:: Tâches à réaliser ::
A. Dans l'intervention de M. Jean Sanchez sur le rassemblement du 19 décembre, combien de personnes cagoulées se sont jointes aux manifestants ?
B. Reprenez l'intervention de M. Jean Sanchez sur le rassemblement du 19 décembre et poursuivez-la à partir de sa dernière phrase.

:: Texte à analyser ::
▽

M. Jean Sanchez (MCG). Merci, Monsieur le président. Tout d'abord, un bref rappel des faits. Le samedi 19 décembre à 22h s'est tenu un rassemblement d'environ 500 personnes auxquelles s'est jointe une cinquantaine de personnes cagoulées, disposant de matériel et donnant des directives, directives du style «Masquer les caméras», «Prévoir de brûler les habits à la fin du cortège», ou encore des instructions sur les droits en cas de contrôle par la police. Donc organisation il y avait...

△

:: Données fournies ::
▽

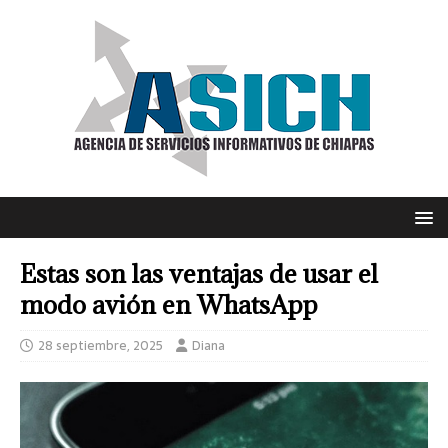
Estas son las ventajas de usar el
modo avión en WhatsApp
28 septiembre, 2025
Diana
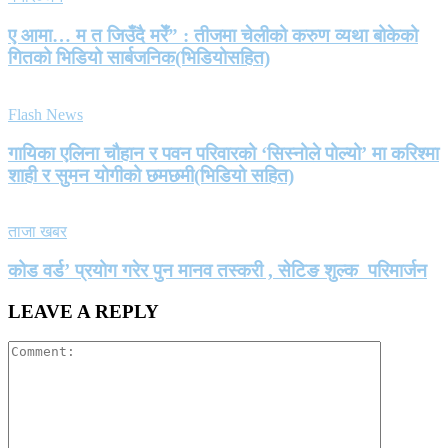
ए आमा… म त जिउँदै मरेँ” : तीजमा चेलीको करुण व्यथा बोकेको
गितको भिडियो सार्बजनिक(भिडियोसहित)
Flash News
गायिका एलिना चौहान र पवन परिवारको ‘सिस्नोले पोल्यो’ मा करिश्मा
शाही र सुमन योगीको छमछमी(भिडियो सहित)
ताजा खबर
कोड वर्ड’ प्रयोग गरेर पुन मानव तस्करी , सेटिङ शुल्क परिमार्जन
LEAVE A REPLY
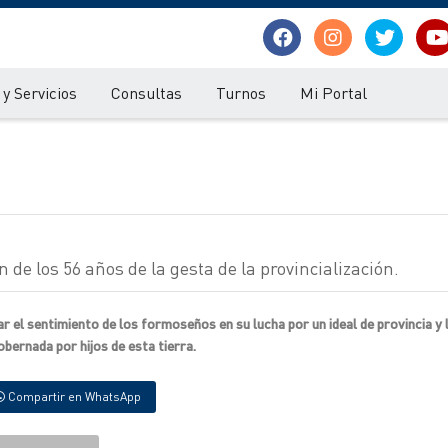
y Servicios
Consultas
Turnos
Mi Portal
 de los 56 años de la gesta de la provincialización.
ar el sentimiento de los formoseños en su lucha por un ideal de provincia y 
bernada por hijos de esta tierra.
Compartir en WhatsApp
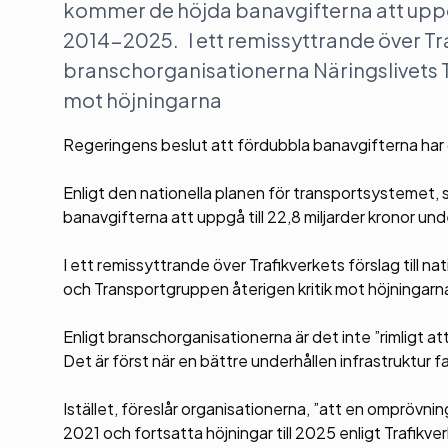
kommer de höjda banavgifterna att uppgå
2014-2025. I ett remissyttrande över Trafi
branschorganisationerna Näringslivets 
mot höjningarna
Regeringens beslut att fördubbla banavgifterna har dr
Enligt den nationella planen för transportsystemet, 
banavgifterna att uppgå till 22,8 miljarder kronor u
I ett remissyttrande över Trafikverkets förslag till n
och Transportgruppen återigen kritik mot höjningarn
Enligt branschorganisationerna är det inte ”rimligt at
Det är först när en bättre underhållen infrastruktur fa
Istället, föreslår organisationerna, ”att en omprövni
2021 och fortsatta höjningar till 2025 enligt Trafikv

△

:: Réponses attendues ::
A. Une cinquantaine de personnes cagoulées se sont jointes au rassemblement.

B.
Tout le monde se souvient des ravages de cette manifestation - de ce cortège - qui a traversé la ville - heureusement elle a été bloquée au niveau des Rues-Basses par un fourgon de police - puis qui a emprunté la rue de la Corraterie et qui a causé d'immenses déprédations au Musée Rath et au Grand Théâtre à la place de Neuve. On voit encore aujourd'hui les traces de ces déprédations. Ce cortège s'est ensuite déplacé via Plainpalais au boulevard Carl-Vogt. Un magasin qui vendait notamment des armes blanches a été pillé. Finalement le cortège s'est heurté à un cordon de sécurité de la gendarmerie pour le maintien de l'ordre au niveau de l'hôtel de police. Là des cocktails Molotov ont été jetés contre les policiers... (Brouhaha. Le président agite la cloche.) Heureusement, il n'y a pas de blessés graves à déplorer, ni d'un côté ni de l'autre. Finalement ce cortège se rend à l'Usine, pille un autre magasin, ce qui a fait ricaner certains. Mais je pense que ses employés mis au chômage rigolent moins... Cela finit par un concert sauvage qui a réveillé tout le quartier. A ce stade, toujours pas d'interpellation, pas de contrôle.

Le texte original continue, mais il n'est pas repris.